Census enumerators were instructed to record occupations as on general schedules, except if the Indian was wholly dependent on the government, they were to write "Ration Indian" in the occupation column. If they were partly self-supporting or a minor receiving rations, special instructions were also given.
The question concerning whether or not the individual was taxed provides the researcher with some clues to some other potential records. If the Indian either (1) was "living among white people as an individual, and as such subject to taxation," or (2) was "living with his or her tribe but has received an allotment of land, and thereby has acquired citizenship," then the answer in column 35 was to be recorded as "Yes." In the second case above, column 37 should also have "Yes" recorded in it. If the individual was living on the reservation and has a "Yes" in column 37, there should be an allotment record for that individual somewhere among the agency records for that reservation.

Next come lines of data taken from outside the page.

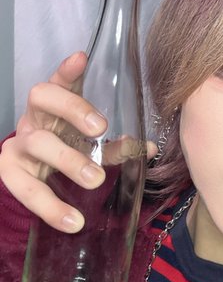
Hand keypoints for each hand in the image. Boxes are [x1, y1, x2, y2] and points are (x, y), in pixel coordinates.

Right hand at [0, 52, 109, 231]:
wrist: (35, 176)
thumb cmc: (69, 150)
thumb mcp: (93, 145)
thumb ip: (119, 145)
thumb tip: (149, 148)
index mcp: (56, 104)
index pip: (59, 79)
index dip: (68, 70)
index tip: (82, 60)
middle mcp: (34, 117)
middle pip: (41, 97)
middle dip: (73, 110)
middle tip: (101, 129)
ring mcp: (20, 142)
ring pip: (36, 142)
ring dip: (68, 160)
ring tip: (97, 180)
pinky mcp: (10, 171)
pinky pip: (24, 188)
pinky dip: (49, 207)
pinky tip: (72, 222)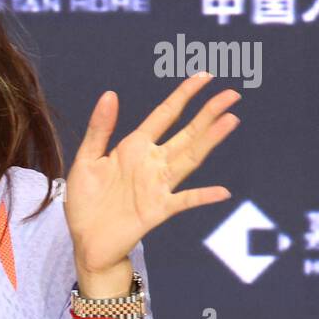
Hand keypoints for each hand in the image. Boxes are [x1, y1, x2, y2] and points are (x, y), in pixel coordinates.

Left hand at [65, 71, 241, 280]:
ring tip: (231, 121)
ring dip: (210, 141)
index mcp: (133, 148)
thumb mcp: (86, 160)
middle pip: (186, 133)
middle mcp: (151, 163)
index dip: (184, 95)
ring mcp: (157, 186)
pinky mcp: (157, 210)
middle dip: (208, 113)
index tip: (204, 76)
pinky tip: (221, 192)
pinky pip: (183, 201)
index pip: (165, 115)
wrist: (86, 241)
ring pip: (190, 158)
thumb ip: (99, 129)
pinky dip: (202, 197)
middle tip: (232, 94)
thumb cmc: (85, 202)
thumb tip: (110, 94)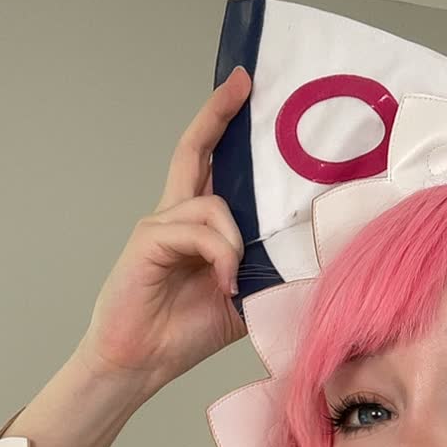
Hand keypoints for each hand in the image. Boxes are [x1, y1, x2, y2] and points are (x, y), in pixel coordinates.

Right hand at [76, 66, 251, 393]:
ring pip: (214, 206)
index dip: (222, 124)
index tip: (244, 87)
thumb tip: (307, 255)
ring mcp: (159, 225)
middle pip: (194, 152)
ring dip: (235, 244)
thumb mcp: (242, 298)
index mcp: (196, 226)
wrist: (139, 363)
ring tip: (234, 283)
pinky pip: (197, 232)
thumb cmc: (184, 333)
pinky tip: (224, 286)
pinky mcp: (148, 240)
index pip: (208, 163)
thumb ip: (263, 269)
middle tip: (244, 83)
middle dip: (219, 115)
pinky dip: (220, 257)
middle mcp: (175, 215)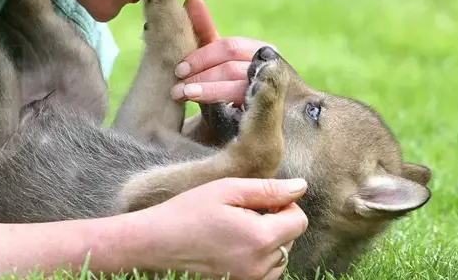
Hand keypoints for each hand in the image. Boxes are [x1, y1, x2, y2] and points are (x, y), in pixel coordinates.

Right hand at [131, 177, 308, 279]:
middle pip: (291, 238)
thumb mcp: (227, 190)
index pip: (299, 221)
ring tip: (237, 229)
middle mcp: (260, 265)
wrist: (156, 243)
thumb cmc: (188, 212)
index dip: (285, 205)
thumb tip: (301, 187)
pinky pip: (265, 271)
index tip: (261, 200)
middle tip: (242, 213)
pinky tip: (235, 245)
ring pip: (280, 256)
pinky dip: (258, 257)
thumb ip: (268, 189)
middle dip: (275, 222)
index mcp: (260, 238)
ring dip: (268, 241)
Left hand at [170, 0, 276, 104]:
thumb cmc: (230, 89)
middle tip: (177, 85)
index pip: (228, 46)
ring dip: (206, 88)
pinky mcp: (271, 109)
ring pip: (236, 83)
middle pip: (231, 63)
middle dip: (200, 73)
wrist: (251, 129)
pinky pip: (244, 103)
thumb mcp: (217, 62)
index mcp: (260, 50)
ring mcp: (272, 88)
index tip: (179, 69)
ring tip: (182, 94)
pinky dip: (221, 102)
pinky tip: (203, 106)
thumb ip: (205, 32)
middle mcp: (270, 66)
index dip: (201, 56)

If the answer in column 35 is "No," that should indicate that the Indian is either living on a reservation without an allotment, or is "roaming over unsettled territory."
Column 38 is an indication of the permanence of the Indian family. If they were living in a tent, tepee, or other temporary dwelling, the entry in the column should state "movable." If they are living in a permanent dwelling of any kind, the entry should be "fixed."
The Indian Population schedules may be collected together under the name of the reservation or Indian school. They are filed in the Bureau of Census under the name of the county and state in which the reservation or school is located. Indian families living off the reservation may be filed with the township or county in which they were residing.
- Szucs, Loretto Dennis and Wright, Matthew. Finding Answers in U.S. Census Records. (Orem, Utah: 2001 Ancestry) FHL Book 973 X27s.